(Work task) Repeat the data exactly. Pictures are not part of the copy.
★ ★ ★ ★
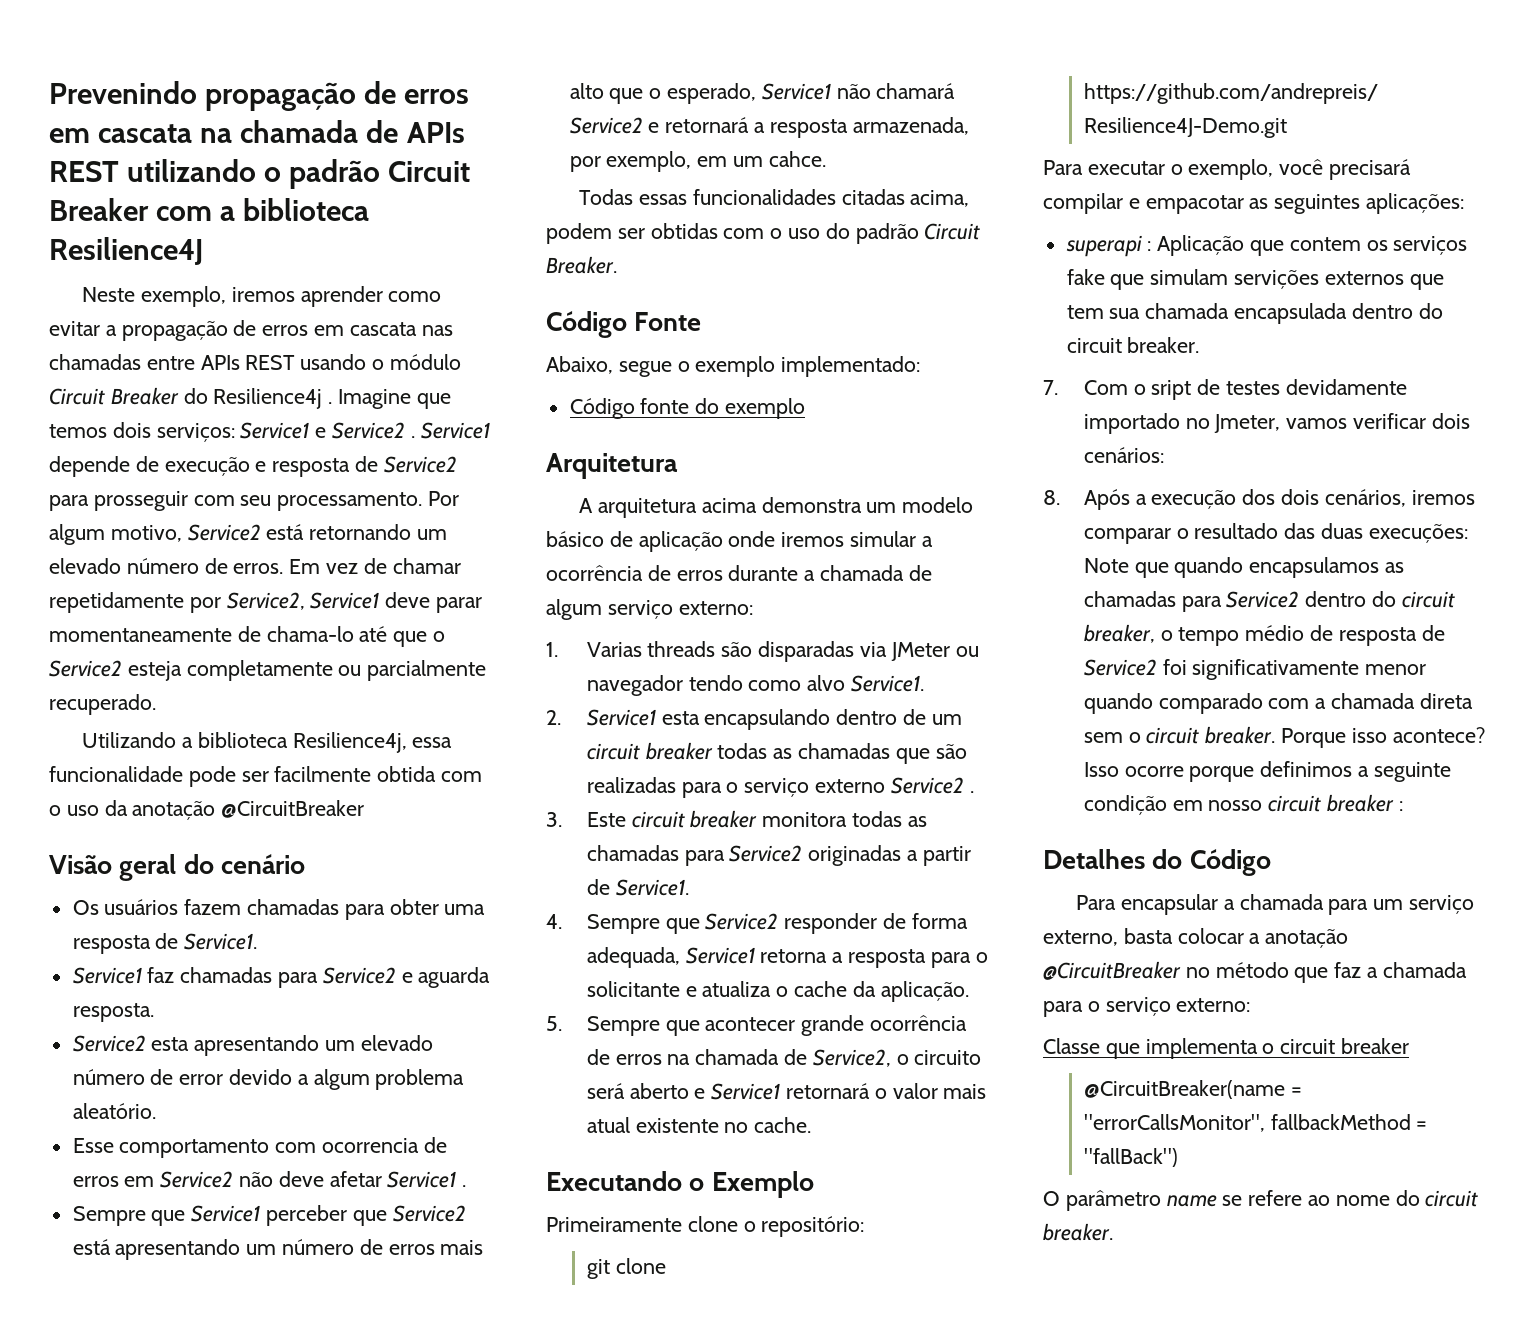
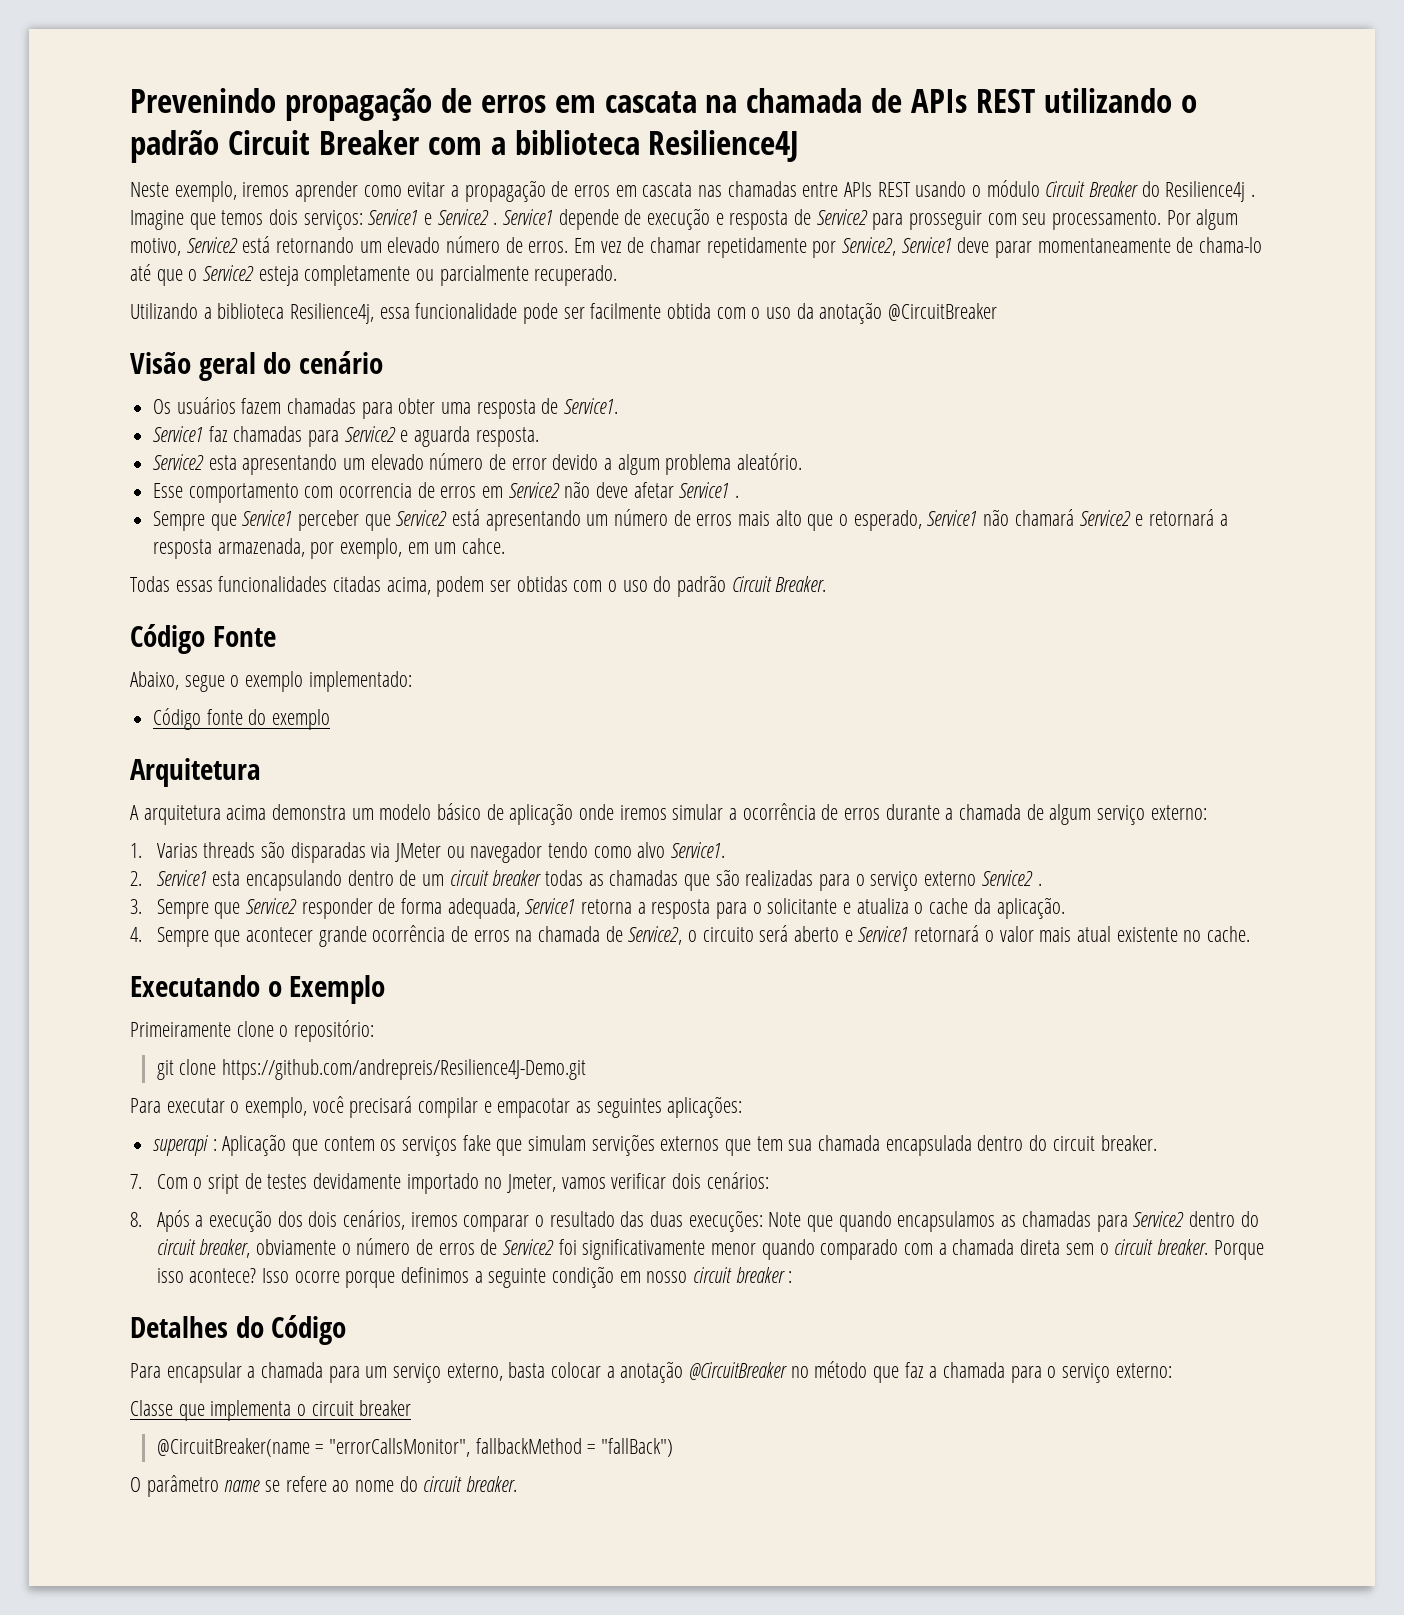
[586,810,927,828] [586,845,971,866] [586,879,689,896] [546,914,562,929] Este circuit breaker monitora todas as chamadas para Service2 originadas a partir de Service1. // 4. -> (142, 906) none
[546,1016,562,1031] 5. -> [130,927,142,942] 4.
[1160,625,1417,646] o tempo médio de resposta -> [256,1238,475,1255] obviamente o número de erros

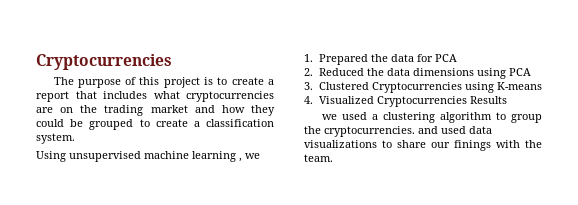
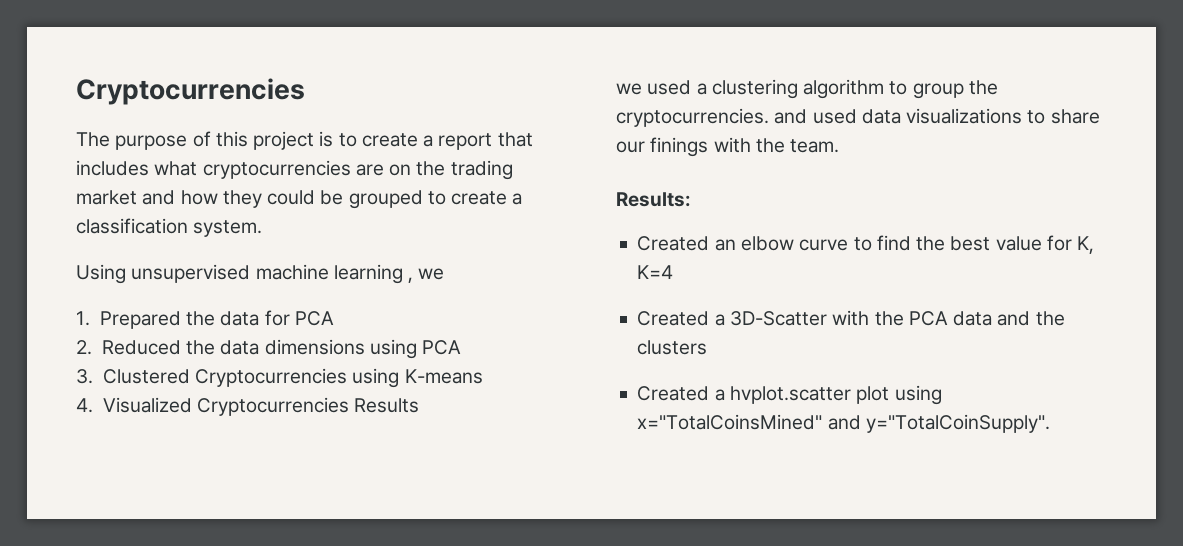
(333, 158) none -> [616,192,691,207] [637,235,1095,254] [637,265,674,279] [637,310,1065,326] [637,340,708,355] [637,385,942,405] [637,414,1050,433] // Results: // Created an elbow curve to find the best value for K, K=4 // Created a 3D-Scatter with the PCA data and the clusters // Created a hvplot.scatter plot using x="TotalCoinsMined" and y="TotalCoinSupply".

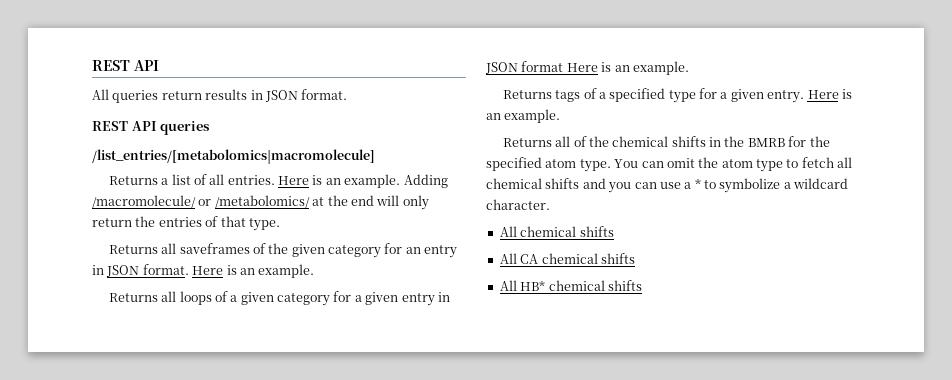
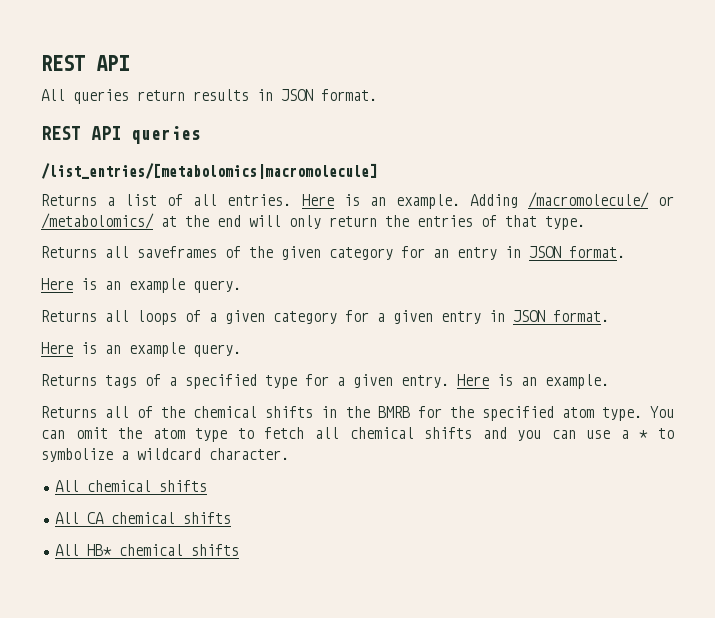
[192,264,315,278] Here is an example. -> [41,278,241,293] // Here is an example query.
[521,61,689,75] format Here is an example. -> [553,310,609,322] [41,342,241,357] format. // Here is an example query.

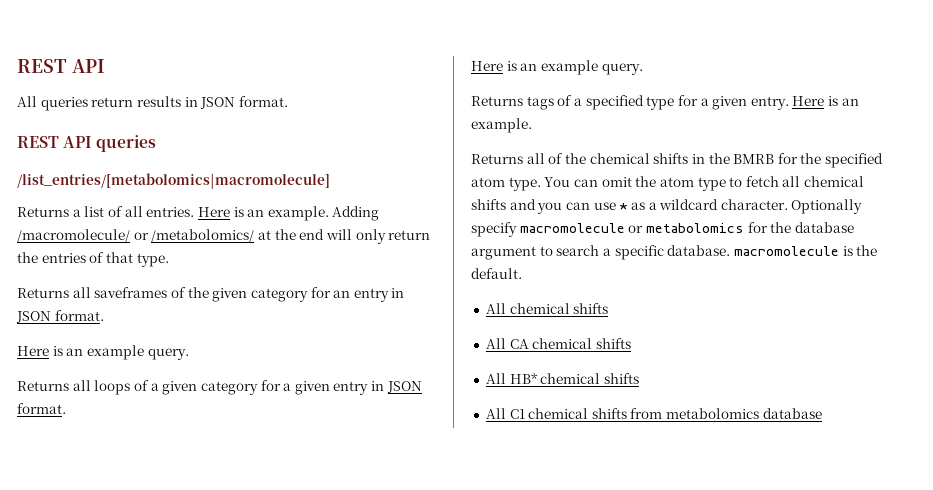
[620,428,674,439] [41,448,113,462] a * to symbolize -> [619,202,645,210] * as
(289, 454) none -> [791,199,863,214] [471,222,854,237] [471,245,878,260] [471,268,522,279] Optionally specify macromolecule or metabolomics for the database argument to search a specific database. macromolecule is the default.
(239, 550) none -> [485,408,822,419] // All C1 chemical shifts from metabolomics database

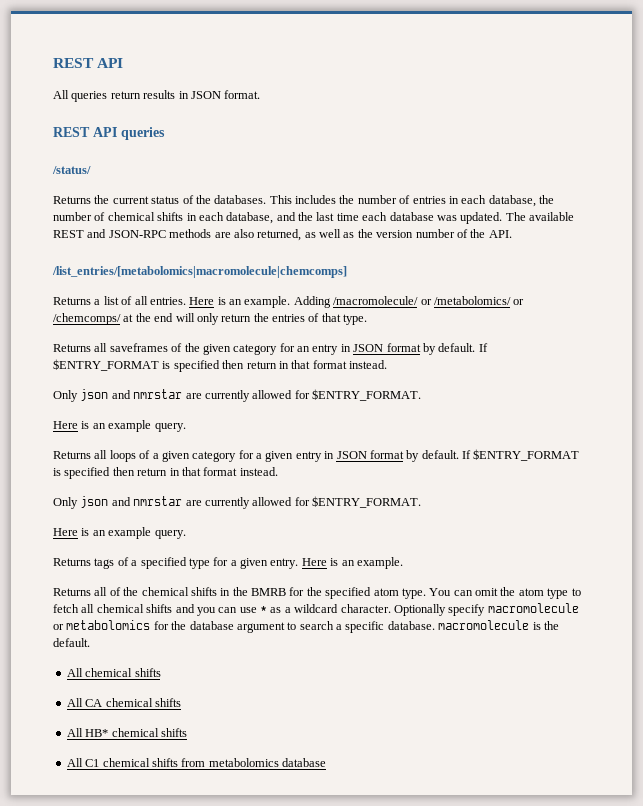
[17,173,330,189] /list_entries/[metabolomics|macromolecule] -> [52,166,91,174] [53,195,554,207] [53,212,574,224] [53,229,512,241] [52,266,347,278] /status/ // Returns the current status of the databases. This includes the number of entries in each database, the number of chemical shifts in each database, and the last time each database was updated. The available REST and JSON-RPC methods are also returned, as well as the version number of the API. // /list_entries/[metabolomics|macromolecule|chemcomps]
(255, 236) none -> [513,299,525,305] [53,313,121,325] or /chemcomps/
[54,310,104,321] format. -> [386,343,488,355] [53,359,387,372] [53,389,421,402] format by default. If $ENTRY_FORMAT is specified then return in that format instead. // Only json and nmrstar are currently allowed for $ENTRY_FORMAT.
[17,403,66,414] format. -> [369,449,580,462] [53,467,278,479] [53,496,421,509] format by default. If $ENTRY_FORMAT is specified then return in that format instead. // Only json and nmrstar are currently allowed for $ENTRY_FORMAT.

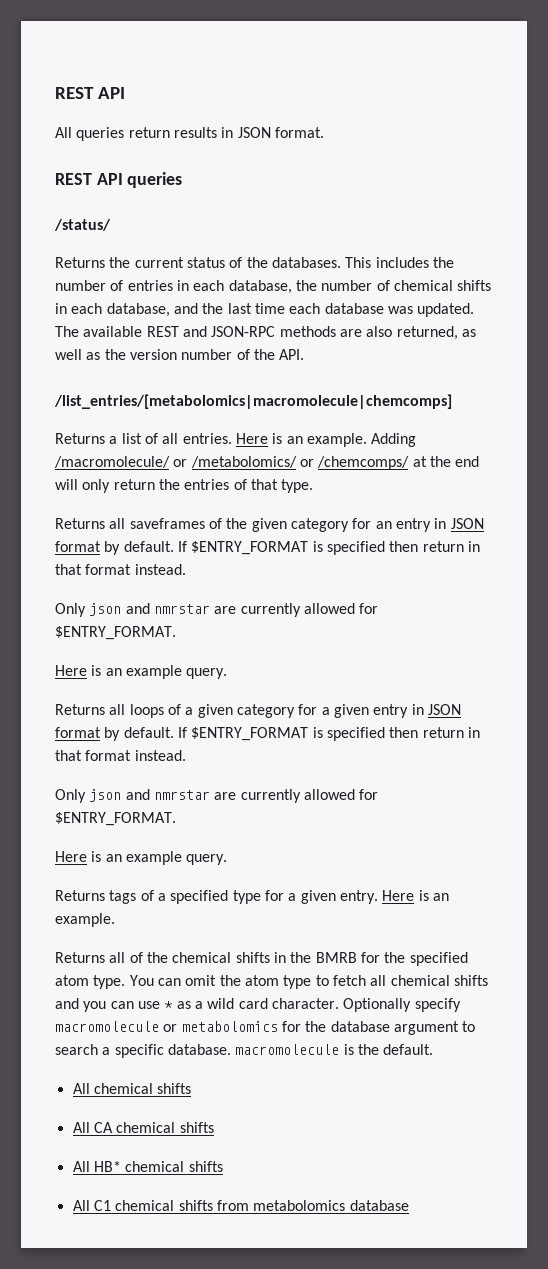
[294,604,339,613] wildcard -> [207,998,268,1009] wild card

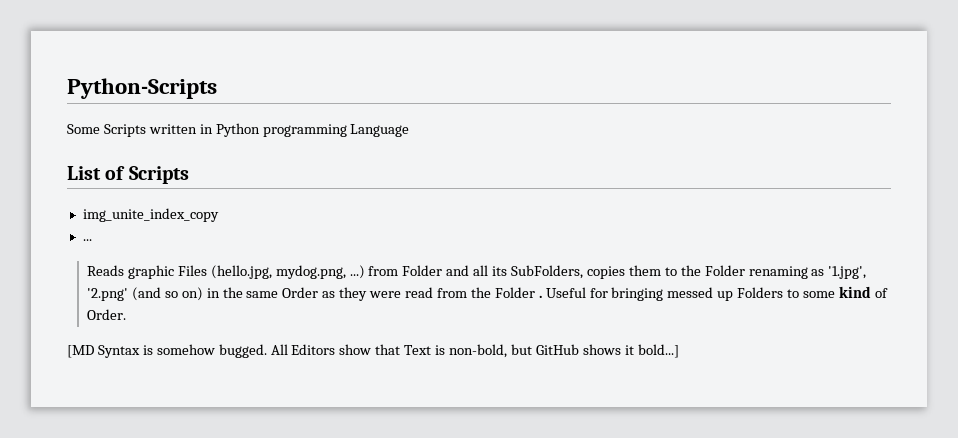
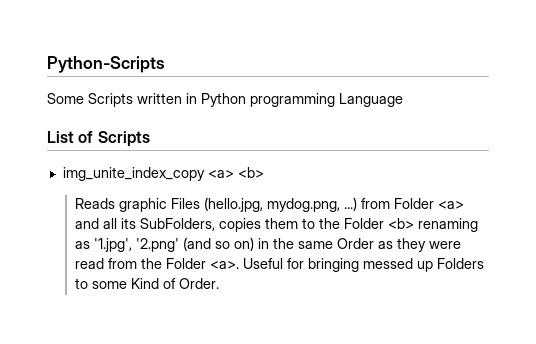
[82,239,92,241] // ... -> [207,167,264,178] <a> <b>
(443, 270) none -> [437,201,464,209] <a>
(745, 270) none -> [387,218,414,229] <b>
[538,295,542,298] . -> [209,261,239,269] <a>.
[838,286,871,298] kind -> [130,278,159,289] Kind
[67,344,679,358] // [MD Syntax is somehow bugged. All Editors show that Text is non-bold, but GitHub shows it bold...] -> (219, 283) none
★ ★ ★ ★
(Exercise response)
[586,810,927,828] [586,845,971,866] [586,879,689,896] [546,914,562,929] Este circuit breaker monitora todas as chamadas para Service2 originadas a partir de Service1. // 4. -> (142, 906) none
[546,1016,562,1031] 5. -> [130,927,142,942] 4.
[1160,625,1417,646] o tempo médio de resposta -> [256,1238,475,1255] obviamente o número de erros

(333, 158) none -> [616,192,691,207] [637,235,1095,254] [637,265,674,279] [637,310,1065,326] [637,340,708,355] [637,385,942,405] [637,414,1050,433] // Results: // Created an elbow curve to find the best value for K, K=4 // Created a 3D-Scatter with the PCA data and the clusters // Created a hvplot.scatter plot using x="TotalCoinsMined" and y="TotalCoinSupply".

[192,264,315,278] Here is an example. -> [41,278,241,293] // Here is an example query.
[521,61,689,75] format Here is an example. -> [553,310,609,322] [41,342,241,357] format. // Here is an example query.

[620,428,674,439] [41,448,113,462] a * to symbolize -> [619,202,645,210] * as
(289, 454) none -> [791,199,863,214] [471,222,854,237] [471,245,878,260] [471,268,522,279] Optionally specify macromolecule or metabolomics for the database argument to search a specific database. macromolecule is the default.
(239, 550) none -> [485,408,822,419] // All C1 chemical shifts from metabolomics database

[17,173,330,189] /list_entries/[metabolomics|macromolecule] -> [52,166,91,174] [53,195,554,207] [53,212,574,224] [53,229,512,241] [52,266,347,278] /status/ // Returns the current status of the databases. This includes the number of entries in each database, the number of chemical shifts in each database, and the last time each database was updated. The available REST and JSON-RPC methods are also returned, as well as the version number of the API. // /list_entries/[metabolomics|macromolecule|chemcomps]
(255, 236) none -> [513,299,525,305] [53,313,121,325] or /chemcomps/
[54,310,104,321] format. -> [386,343,488,355] [53,359,387,372] [53,389,421,402] format by default. If $ENTRY_FORMAT is specified then return in that format instead. // Only json and nmrstar are currently allowed for $ENTRY_FORMAT.
[17,403,66,414] format. -> [369,449,580,462] [53,467,278,479] [53,496,421,509] format by default. If $ENTRY_FORMAT is specified then return in that format instead. // Only json and nmrstar are currently allowed for $ENTRY_FORMAT.

[294,604,339,613] wildcard -> [207,998,268,1009] wild card

[82,239,92,241] // ... -> [207,167,264,178] <a> <b>
(443, 270) none -> [437,201,464,209] <a>
(745, 270) none -> [387,218,414,229] <b>
[538,295,542,298] . -> [209,261,239,269] <a>.
[838,286,871,298] kind -> [130,278,159,289] Kind
[67,344,679,358] // [MD Syntax is somehow bugged. All Editors show that Text is non-bold, but GitHub shows it bold...] -> (219, 283) none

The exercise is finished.